To further evaluate SCREAMv1’s performance portability, the team configured a lower resolution (110 km) of the full model. This version, as well as the original CPU-only E3SM Atmosphere Model (EAM) were then run on a wide variety of computer architectures. Strong-scaling results from this 110 km version of the model are shown in Figure 2, which presents results from the OLCF Summit system (with P9 CPUs and V100 GPUs), NERSC’s Perlmutter (with AMD EPYC CPUs and NVIDIA A100 GPUs), and an OLCF testbed containing nodes identical to the Frontier system (MI250 GPUs). Comparing the EAM and SCREAMv1 results on CPUs (blue and black curves in the figure, labeled “C++” for SCREAMv1 and “Fortran” for EAM, and “P9” or “EPYC” for Summit versus Perlmutter CPUs, respectively), the data shows that SCREAMv1 is as fast or faster than the older EAM Fortran code base, establishing that it is a competitive replacement for EAM on CPUs. SCREAMv1 is most performant when taking advantage of GPUs (red curves in the figure). For nodes with GPUs, there is a large range of node counts where GPU nodes significantly outperform CPU-only nodes, and SCREAMv1 obtains good performance across several different GPUs. At this relatively coarse 110 km resolution, the number of nodes can be increased well past the limits of strong scaling, where adding additional nodes has reached a point of diminishing returns. This is shown by the flattening of the curves in Figure 2 as the node counts is increased. At this limit-of-strong-scaling, there is very little work per node. In this regime, GPU nodes remain competitive with CPU-nodes but lose much of their speedup and become less efficient once power considerations are taken into account.

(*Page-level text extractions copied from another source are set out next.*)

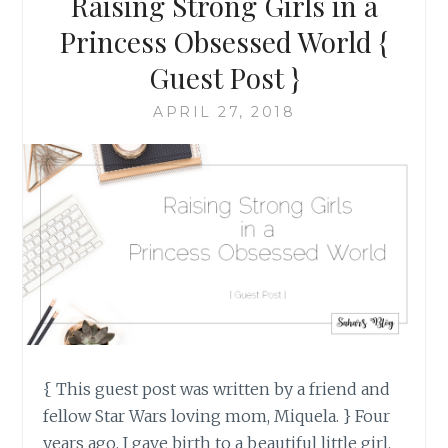
Raising Strong Girls in a
CAN
BECOME
Princess Obsessed World {
#NEVERAGAIN
Guest Post }
APRIL 27, 2018
{ This guest post was written by a friend and
fellow Star Wars loving mom, Miquela. } Four
years ago, I gave birth to a beautiful little girl.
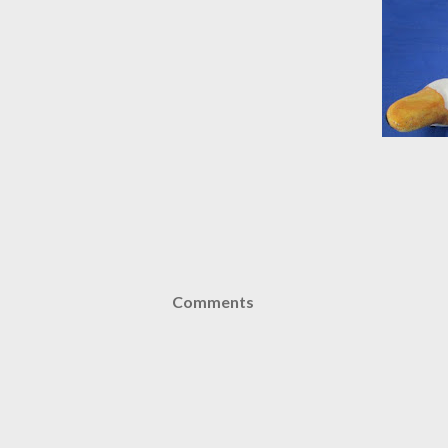
Comments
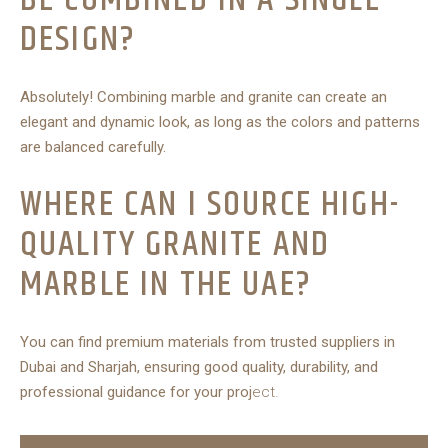
DESIGN?
Absolutely! Combining marble and granite can create an
elegant and dynamic look, as long as the colors and patterns
are balanced carefully.
WHERE CAN I SOURCE HIGH-
QUALITY GRANITE AND
MARBLE IN THE UAE?
You can find premium materials from trusted suppliers in
Dubai and Sharjah, ensuring good quality, durability, and
professional guidance for your proj
ect.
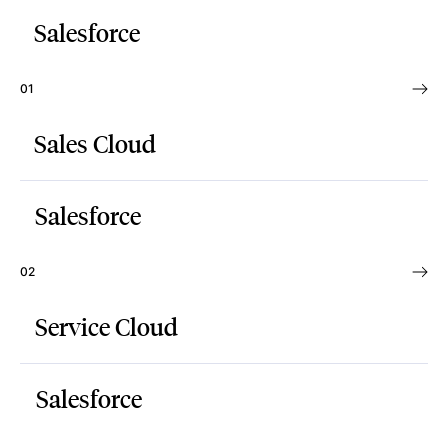
Salesforce
01
Sales Cloud
Salesforce
02
Service Cloud
Salesforce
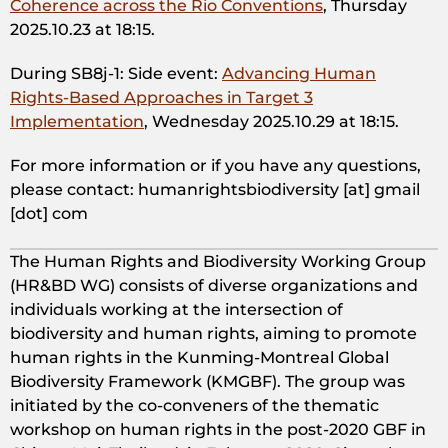
Coherence across the Rio Conventions
, Thursday
2025.10.23 at 18:15.
During SB8j-1: Side event:
Advancing Human
Rights-Based Approaches in Target 3
Implementation
, Wednesday 2025.10.29 at 18:15.
For more information or if you have any questions,
please contact: humanrightsbiodiversity [at] gmail
[dot] com
The Human Rights and Biodiversity Working Group
(HR&BD WG) consists of diverse organizations and
individuals working at the intersection of
biodiversity and human rights, aiming to promote
human rights in the Kunming-Montreal Global
Biodiversity Framework (KMGBF). The group was
initiated by the co-conveners of the thematic
workshop on human rights in the post-2020 GBF in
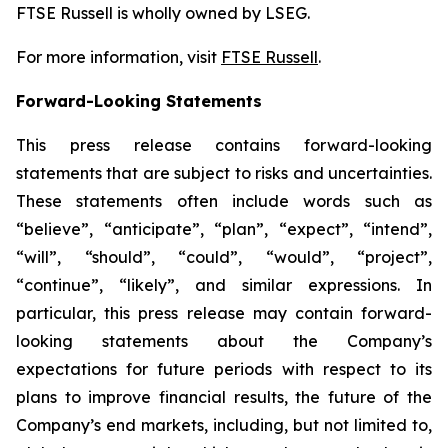
FTSE Russell is wholly owned by LSEG.
For more information, visit
FTSE Russell
.
Forward-Looking Statements
This press release contains forward-looking
statements that are subject to risks and uncertainties.
These statements often include words such as
“believe”, “anticipate”, “plan”, “expect”, “intend”,
“will”, “should”, “could”, “would”, “project”,
“continue”, “likely”, and similar expressions. In
particular, this press release may contain forward-
looking statements about the Company’s
expectations for future periods with respect to its
plans to improve financial results, the future of the
Company’s end markets, including, but not limited to,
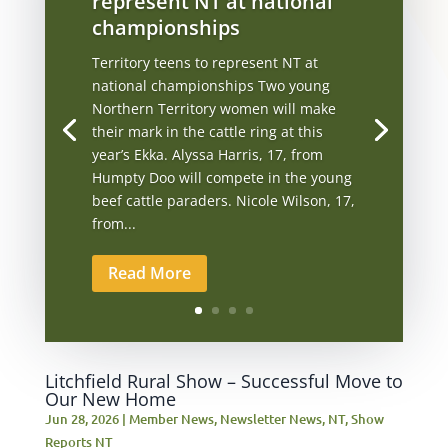
represent NT at national
championships
Territory teens to represent NT at
national championships Two young
Northern Territory women will make
their mark in the cattle ring at this
year’s Ekka. Alyssa Harris, 17, from
Humpty Doo will compete in the young
beef cattle paraders. Nicole Wilson, 17,
from...
Read More
Litchfield Rural Show – Successful Move to
Our New Home
Jun 28, 2026
|
Member News
,
Newsletter News
,
NT
,
Show
Reports NT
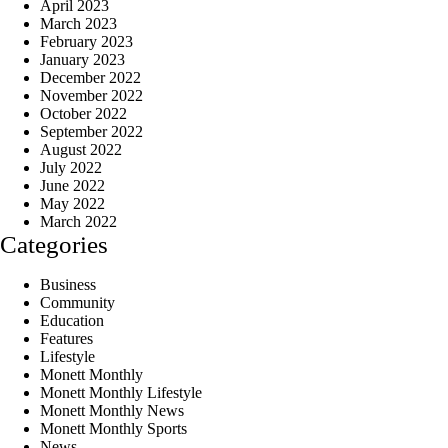
April 2023
March 2023
February 2023
January 2023
December 2022
November 2022
October 2022
September 2022
August 2022
July 2022
June 2022
May 2022
March 2022
Categories
Business
Community
Education
Features
Lifestyle
Monett Monthly
Monett Monthly Lifestyle
Monett Monthly News
Monett Monthly Sports
News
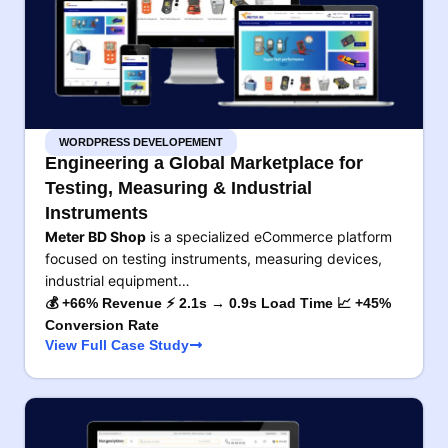
WORDPRESS DEVELOPEMENT
Engineering a Global Marketplace for
Testing, Measuring & Industrial
Instruments
Meter BD Shop
is a specialized eCommerce platform
focused on testing instruments, measuring devices,
industrial equipment…
💰 +66% Revenue ⚡ 2.1s → 0.9s Load Time 📈 +45%
Conversion Rate
View Full Case Study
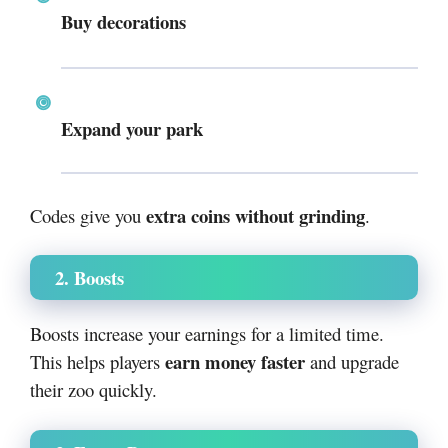
Buy decorations
Expand your park
extra coins without grinding
Codes give you
.
2. Boosts
Boosts increase your earnings for a limited time.
earn money faster
This helps players
and upgrade
their zoo quickly.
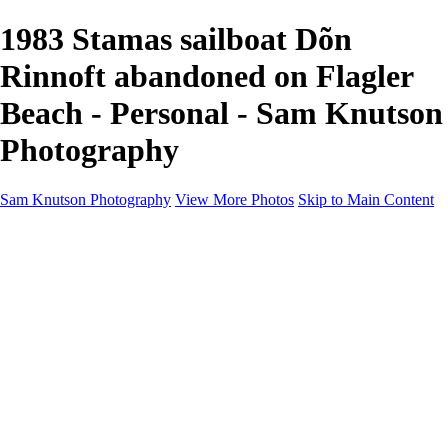
1983 Stamas sailboat Dõn
Rinnoft abandoned on Flagler
Beach - Personal - Sam Knutson
Photography
Sam Knutson Photography
View More Photos
Skip to Main Content
Sam Knutson Photography
Home
Aviation
Nature
Personal
About
Awards
×
‹
Copyright © 2024 SlickPic Websites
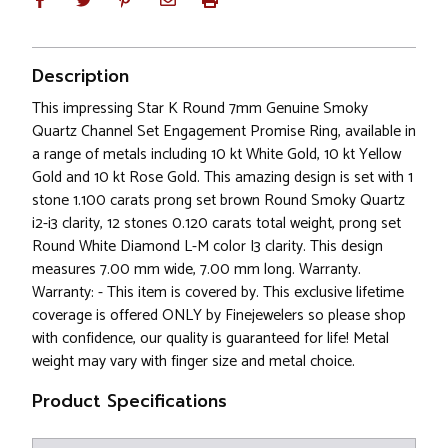
Description
This impressing Star K Round 7mm Genuine Smoky
Quartz Channel Set Engagement Promise Ring, available in
a range of metals including 10 kt White Gold, 10 kt Yellow
Gold and 10 kt Rose Gold. This amazing design is set with 1
stone 1.100 carats prong set brown Round Smoky Quartz
i2-i3 clarity, 12 stones 0.120 carats total weight, prong set
Round White Diamond L-M color I3 clarity. This design
measures 7.00 mm wide, 7.00 mm long. Warranty.
Warranty: - This item is covered by. This exclusive lifetime
coverage is offered ONLY by Finejewelers so please shop
with confidence, our quality is guaranteed for life! Metal
weight may vary with finger size and metal choice.
Product Specifications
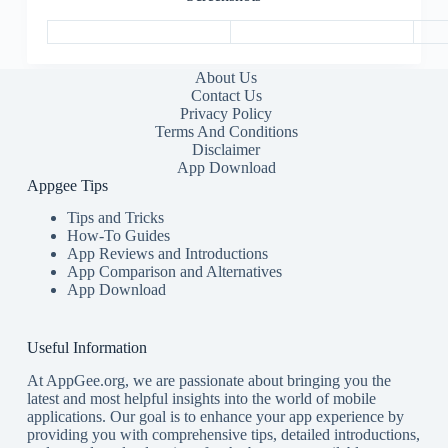
About Us
Contact Us
Privacy Policy
Terms And Conditions
Disclaimer
App Download
Appgee Tips
Tips and Tricks
How-To Guides
App Reviews and Introductions
App Comparison and Alternatives
App Download
Useful Information
At AppGee.org, we are passionate about bringing you the
latest and most helpful insights into the world of mobile
applications. Our goal is to enhance your app experience by
providing you with comprehensive tips, detailed introductions,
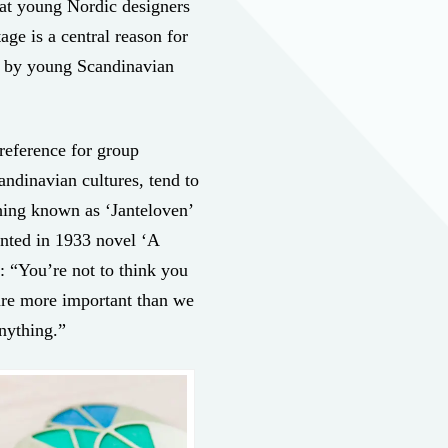
hat young Nordic designers
tage is a central reason for
d by young Scandinavian
preference for group
dinavian cultures, tend to
thing known as ‘Janteloven’
ented in 1933 novel ‘A
s: “You’re not to think you
 are more important than we
nything.”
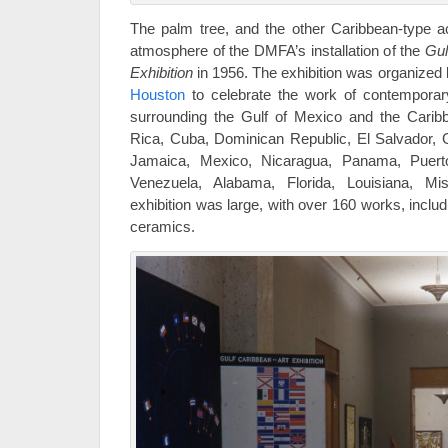
The palm tree, and the other Caribbean-type a
atmosphere of the DMFA’s installation of the
Gul
Exhibition
in 1956. The exhibition was organized
Houston
to celebrate the work of contemporary 
surrounding the Gulf of Mexico and the Cari
Rica, Cuba, Dominican Republic, El Salvador, 
Jamaica, Mexico, Nicaragua, Panama, Puerto
Venezuela, Alabama, Florida, Louisiana, Mi
exhibition was large, with over 160 works, includ
ceramics.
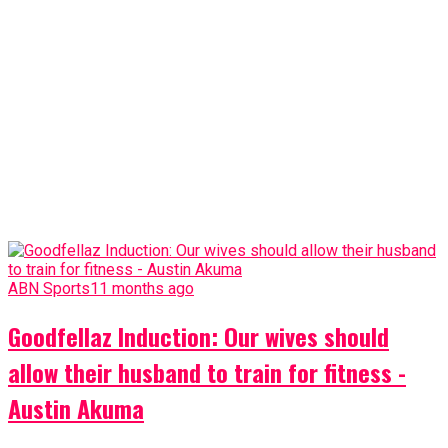
ABN Sports
11 months ago
Goodfellaz Induction: Our wives should
allow their husband to train for fitness -
Austin Akuma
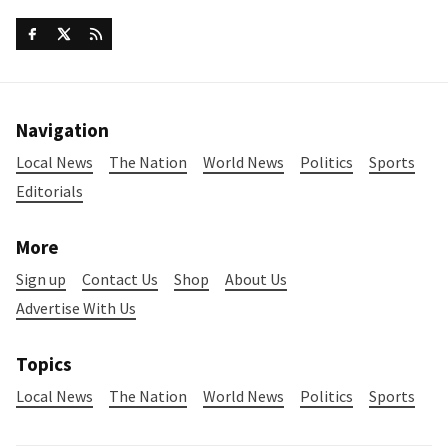
Navigation
Local News
The Nation
World News
Politics
Sports
Editorials
More
Sign up
Contact Us
Shop
About Us
Advertise With Us
Topics
Local News
The Nation
World News
Politics
Sports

At the project’s target resolution of 3.25 km, SCREAM has been making effective use of its new GPU capability and the Summit supercomputer, running simulations following the DYnamics of the Atmospheric general circulation Modeled On Non-hydrostatic Domains (DYAMOND) intercomparison project (DYAMOND Initiative) protocol. Multiple 40-day DYAMOND simulations have been run, each using 6144 V100 GPUs (1024 nodes). Example visualizations from one of the simulations are shown in Figures 3 and 4. The project is currently working on a paper that will document these simulations as well as an analysis of the model’s computational performance.